▶ _Passage_
******************************

I was looking at the graph for $\dbinom{n}{x}$ and I found using Wolfram Alpha that for $n\in\mathbb{Z}$ and $x\neq0,1,\dots,n$, $$\dbinom{n}{x}=\dfrac{\left(-1\right)^nn!\sin(\pi x)}{\pi\prod_{m=0}^{n}\left(x-m\right)}.$$ I'm curious why the sine function would appear in something like a binomial coefficient.
Edit: By $\dbinom{n}{x}$, I mean $\dfrac{\Gamma(n+1)}{\Gamma(x+1)\Gamma(n-x+1)}$.
Presumably, we are defining $$\binom nx=\frac{n!}{\Gamma(x+1)\Gamma(n+1-x)}$$
But $$\begin{align}\Gamma(n+1-x)&=(n-x)(n-1-x)\cdots (0-x)\Gamma(-x)\\ &=\Gamma(-x)(-1)^{n+1}\prod_{m=0}^n (x-m) \end{align}$$
The key identity is $$\Gamma(z)\Gamma(1-z)=\frac{\pi}{\sin \pi z}$$ when $z=1+x$ gives your formula:
$$\begin{align}\binom nx&=\frac{n!}{\Gamma(x+1)\Gamma(-x)(-1)^{n+1}\prod_m(x-m)}\\&=\frac{(-1)^{n+1}n!\sin(1+x)\pi}{\pi\prod_m (x-m)}\\ &=\frac{(-1)^nn!\sin \pi x}{\pi\prod_m (x-m)} \end{align}$$
As $x\to k,$ for $k=0,1,\dots,n$ we have that $$\prod_{m\neq k} (k-m)=(-1)^{n-k} k! (n-k)!$$ and $$\lim_{x\to k} \frac{\pi x}{\pi(x-k)}=\lim_{y\to 0}\frac{\sin((y+k)\pi)}{\pi y}=(-1)^k$$
So this all agrees with the usual definition of $\binom nk.$

******************************

▶ _Material provided_
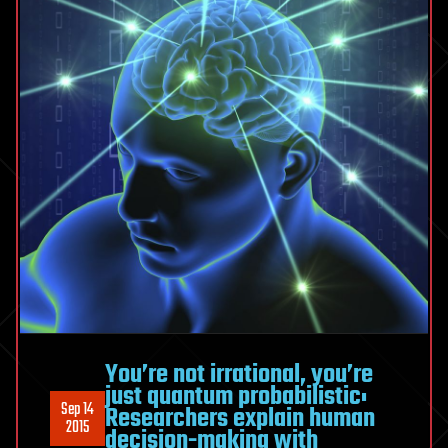
You’re not irrational, you’re
just quantum probabilistic:
Sep 14
Researchers explain human
2015
decision-making with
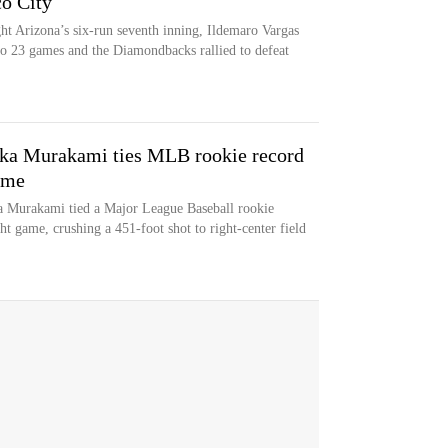
co City
ht Arizona’s six-run seventh inning, Ildemaro Vargas
 to 23 games and the Diamondbacks rallied to defeat
ka Murakami ties MLB rookie record
ame
 Murakami tied a Major League Baseball rookie
ht game, crushing a 451-foot shot to right-center field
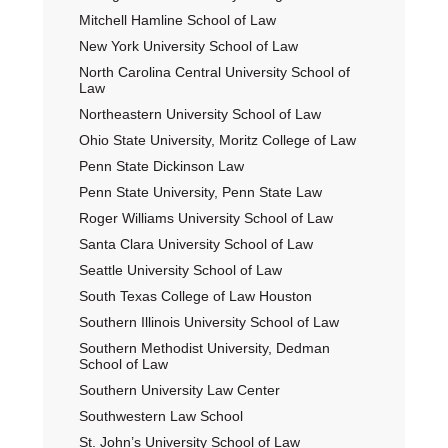
Mitchell Hamline School of Law
New York University School of Law
North Carolina Central University School of
Law
Northeastern University School of Law
Ohio State University, Moritz College of Law
Penn State Dickinson Law
Penn State University, Penn State Law
Roger Williams University School of Law
Santa Clara University School of Law
Seattle University School of Law
South Texas College of Law Houston
Southern Illinois University School of Law
Southern Methodist University, Dedman
School of Law
Southern University Law Center
Southwestern Law School
St. John’s University School of Law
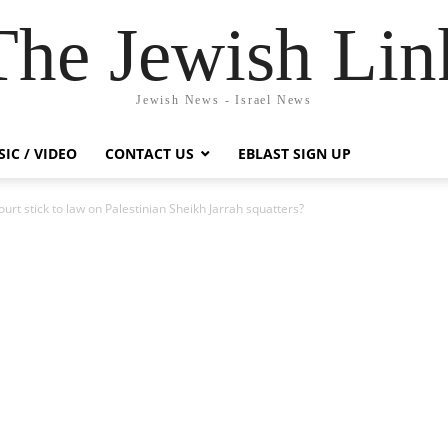
The Jewish Lin
Jewish News - Israel News
IC / VIDEO
CONTACT US
EBLAST SIGN UP
ourt stick to law on Palestinian Sheikh Jarrah squatters?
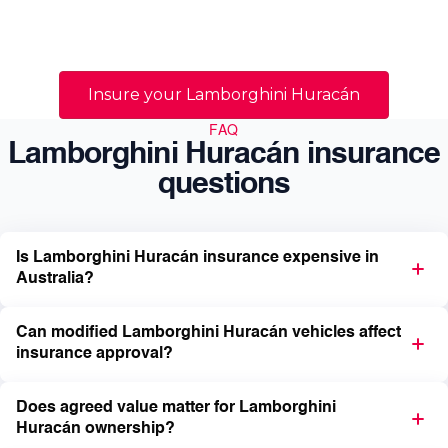
Australian prestige and supercar owners navigate
those realities with specialist guidance tailored to
high-value vehicles.
Insure your Lamborghini Huracán
FAQ
Lamborghini Huracán insurance
questions
Is Lamborghini Huracán insurance expensive in
Australia?
Can modified Lamborghini Huracán vehicles affect
insurance approval?
Does agreed value matter for Lamborghini
Huracán ownership?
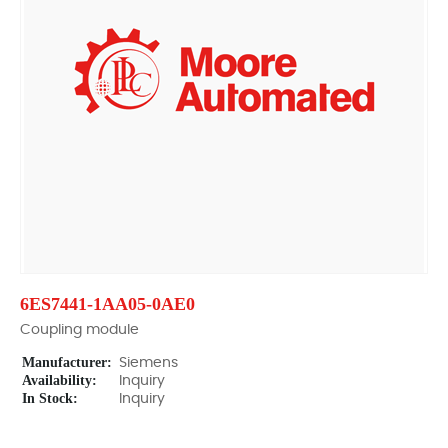
6ES7441-1AA05-0AE0
Coupling module
Manufacturer:
Siemens
Availability:
Inquiry
In Stock:
Inquiry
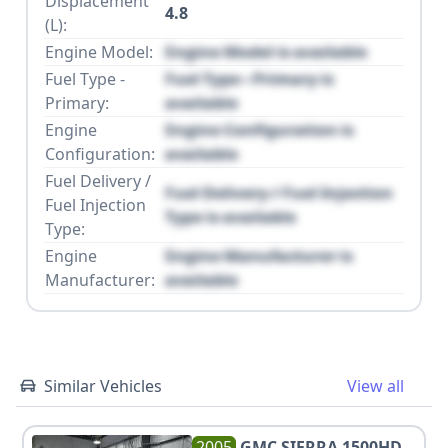
Displacement
4.8
(L):
Engine Model:
Engine Model is available
Fuel Type -
Fuel Type - Primary is
Primary:
available
Engine
Engine Configuration is
Configuration:
available
Fuel Delivery /
Fuel Delivery / Fuel Injection
Fuel Injection
Type is available
Type:
Engine
Engine Manufacturer is
Manufacturer:
available
Similar Vehicles
View all
2005
GMC
SIERRA 1500HD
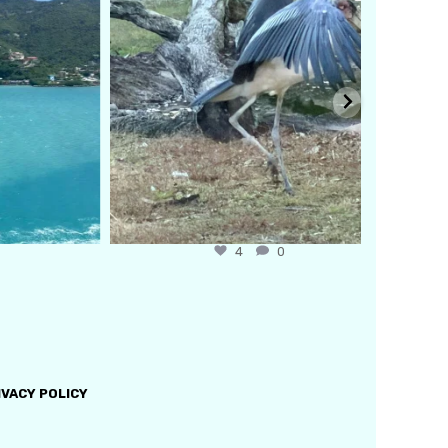
4
0
IVACY POLICY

******************************

▶ _Things to do_
1. Copy the binomial-coefficient thread verbatim, starting at "I was looking" and ending at "a binomial coefficient.".
2. Return every line of the entries that contains the string "School".

▶ _Outputs for the tasks_
1.
I was looking at the graph for $\dbinom{n}{x}$ and I found using Wolfram Alpha that for $n\in\mathbb{Z}$ and $x\neq0,1,\dots,n$, $$\dbinom{n}{x}=\dfrac{\left(-1\right)^nn!\sin(\pi x)}{\pi\prod_{m=0}^{n}\left(x-m\right)}.$$ I'm curious why the sine function would appear in something like a binomial coefficient.

2.
Mitchell Hamline School of Law
New York University School of Law
North Carolina Central University School of
Northeastern University School of Law
Roger Williams University School of Law
Santa Clara University School of Law
Seattle University School of Law
Southern Illinois University School of Law
School of Law
Southwestern Law School
St. John’s University School of Law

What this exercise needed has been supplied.